Generate a tailored SOP for Dr. Moon Shong Tang. Improve your application with a focused, well-structured draft.
For the past forty years, I have been working on uncovering the mechanisms by which important environmental agents, particularly tobacco smoke and sunlight, induce carcinogenesis. My research has focused on identifying the nature of DNA damage induced by these carcinogens, the distribution of DNA damage in relation to the p53 tumor suppressor gene and ras oncogenes, and the relationship between DNA damage and mutations. Through collaboration with Dr.
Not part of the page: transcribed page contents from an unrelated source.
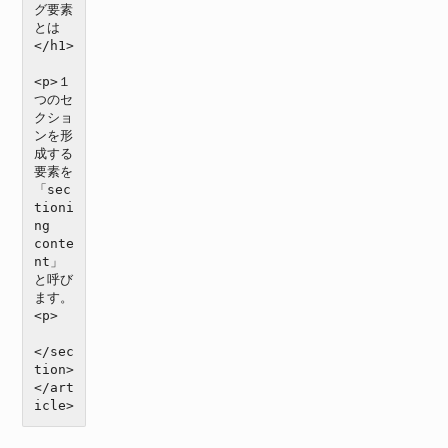
グ要素
とは
</h1>

<p>１
つのセ
クショ
ンを形
成する
要素を
「sec
tioni
ng 
conte
nt」
と呼び
ます。
<p>

</sec
tion>

</art
icle>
Gerd Pfeifer at the Beckman Institute City of Hope, I developed UvrABC incision ligation-mediated PCR to map DNA damage at the sequence level, which has enabled me to achieve significant research goals. In the last decade, my work has extended to determining the health effects of electronic cigarette aerosols (ECA) and components such as nicotine and cotinine. Notably, I have found that E-cigarette use, along with nicotine and cotinine, induces carcinogenic effects, including the induction of g-OH-propano-dG and O 6 -methyl-dG and inhibition of DNA repair in both mice and human cells. Importantly, I discovered that ECA induces lung adenocarcinoma (LUAD) in mice and found that nicotine and cotinine enhance SARS-CoV-2 infection pathways, contributing to lung injury.
Open Program in Biomedical Sciences (Vilcek Institute) covers departments like Biochemistry, Pathology, Neuroscience, Microbiology, etc.